Cette étude porte sur les facteurs d’émigration vers l’Europe des jeunes hommes du village de Diobakane, en Casamance (Sénégal). L’autrice, Jeanne Heurtault fait ici une recherche ethnologique qui cherche à comprendre les enjeux des migrations en Afrique de l’Ouest. Ce livre est d’autant plus intéressant que les migrations irrégulières des jeunes sénégalais connaissent une augmentation ; ils s’aventurent à bord de pirogues en direction des Canaries ou par la route en direction de la Libye et du Maroc.
L’enquête a porté sur des entretiens parmi une soixantaine de migrants qui, depuis 2006, ont tenté de rejoindre l’espace Schengen, soit 2% des jeunes du village de Diobakane, malgré les efforts d’une association, AmDiobaka, pour développer l’autonomie alimentaire et financière par la permaculture.
•••••
_Travail à faire_:
a – Veuillez reproduire le passage du texte source qui va de « Cette étude porte » jusqu'à « par la permaculture. » inclus.
b – D'après le texte source, quelle association s'efforce de développer l'autonomie alimentaire et financière par la permaculture ?

Données de points clés du corps ou de la main
•••••
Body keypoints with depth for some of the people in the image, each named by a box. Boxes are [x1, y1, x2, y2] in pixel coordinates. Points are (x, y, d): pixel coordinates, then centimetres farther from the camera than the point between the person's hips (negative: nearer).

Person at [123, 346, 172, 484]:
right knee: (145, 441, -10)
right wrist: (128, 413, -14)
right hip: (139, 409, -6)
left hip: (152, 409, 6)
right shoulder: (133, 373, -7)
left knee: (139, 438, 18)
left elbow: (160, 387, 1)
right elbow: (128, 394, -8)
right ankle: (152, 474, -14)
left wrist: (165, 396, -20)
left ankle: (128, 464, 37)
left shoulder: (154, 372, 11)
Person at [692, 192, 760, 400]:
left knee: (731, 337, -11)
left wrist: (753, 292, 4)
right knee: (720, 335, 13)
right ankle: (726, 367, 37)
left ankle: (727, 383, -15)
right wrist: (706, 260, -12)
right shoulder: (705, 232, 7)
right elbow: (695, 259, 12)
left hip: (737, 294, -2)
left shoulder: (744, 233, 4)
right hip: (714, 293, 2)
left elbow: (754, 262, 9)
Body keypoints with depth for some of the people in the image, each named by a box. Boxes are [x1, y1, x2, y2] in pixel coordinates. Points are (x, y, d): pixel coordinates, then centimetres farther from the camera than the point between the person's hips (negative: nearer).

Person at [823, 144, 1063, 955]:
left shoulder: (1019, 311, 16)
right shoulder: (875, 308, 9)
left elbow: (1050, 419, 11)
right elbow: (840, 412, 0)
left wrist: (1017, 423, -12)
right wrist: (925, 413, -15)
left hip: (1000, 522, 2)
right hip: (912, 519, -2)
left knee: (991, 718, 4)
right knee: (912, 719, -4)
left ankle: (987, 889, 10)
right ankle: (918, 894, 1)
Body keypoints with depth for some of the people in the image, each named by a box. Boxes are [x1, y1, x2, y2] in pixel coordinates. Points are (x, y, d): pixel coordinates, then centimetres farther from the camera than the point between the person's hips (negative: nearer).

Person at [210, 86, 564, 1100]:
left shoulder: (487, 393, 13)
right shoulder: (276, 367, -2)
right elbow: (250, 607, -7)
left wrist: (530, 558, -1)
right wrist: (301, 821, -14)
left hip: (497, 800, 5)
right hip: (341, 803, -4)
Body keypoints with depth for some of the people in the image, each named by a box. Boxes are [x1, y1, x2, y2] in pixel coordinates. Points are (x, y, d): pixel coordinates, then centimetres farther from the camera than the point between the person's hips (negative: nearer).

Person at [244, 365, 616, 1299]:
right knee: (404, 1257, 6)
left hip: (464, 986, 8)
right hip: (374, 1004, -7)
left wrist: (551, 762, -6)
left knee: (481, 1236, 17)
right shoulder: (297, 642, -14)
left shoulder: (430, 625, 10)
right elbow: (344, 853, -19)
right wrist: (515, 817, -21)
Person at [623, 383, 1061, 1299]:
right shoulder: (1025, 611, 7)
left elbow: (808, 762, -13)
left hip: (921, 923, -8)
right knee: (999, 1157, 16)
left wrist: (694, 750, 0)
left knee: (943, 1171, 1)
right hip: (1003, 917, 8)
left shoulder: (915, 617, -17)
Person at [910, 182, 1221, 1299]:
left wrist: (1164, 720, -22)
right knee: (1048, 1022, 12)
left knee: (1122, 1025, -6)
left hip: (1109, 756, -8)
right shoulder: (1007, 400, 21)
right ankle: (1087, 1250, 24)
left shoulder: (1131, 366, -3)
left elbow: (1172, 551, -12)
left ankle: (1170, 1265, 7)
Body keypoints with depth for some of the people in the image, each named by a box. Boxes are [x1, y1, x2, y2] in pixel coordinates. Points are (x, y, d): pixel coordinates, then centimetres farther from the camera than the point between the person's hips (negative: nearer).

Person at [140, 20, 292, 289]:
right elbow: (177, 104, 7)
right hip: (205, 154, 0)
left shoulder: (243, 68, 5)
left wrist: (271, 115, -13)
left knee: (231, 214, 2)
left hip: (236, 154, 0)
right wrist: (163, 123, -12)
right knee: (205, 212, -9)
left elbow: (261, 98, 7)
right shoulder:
•••••
_Réponses aux consignes_:
a –
Cette étude porte sur les facteurs d’émigration vers l’Europe des jeunes hommes du village de Diobakane, en Casamance (Sénégal). L’autrice, Jeanne Heurtault fait ici une recherche ethnologique qui cherche à comprendre les enjeux des migrations en Afrique de l’Ouest. Ce livre est d’autant plus intéressant que les migrations irrégulières des jeunes sénégalais connaissent une augmentation ; ils s’aventurent à bord de pirogues en direction des Canaries ou par la route en direction de la Libye et du Maroc.
L’enquête a porté sur des entretiens parmi une soixantaine de migrants qui, depuis 2006, ont tenté de rejoindre l’espace Schengen, soit 2% des jeunes du village de Diobakane, malgré les efforts d’une association, AmDiobaka, pour développer l’autonomie alimentaire et financière par la permaculture.

b – AmDiobaka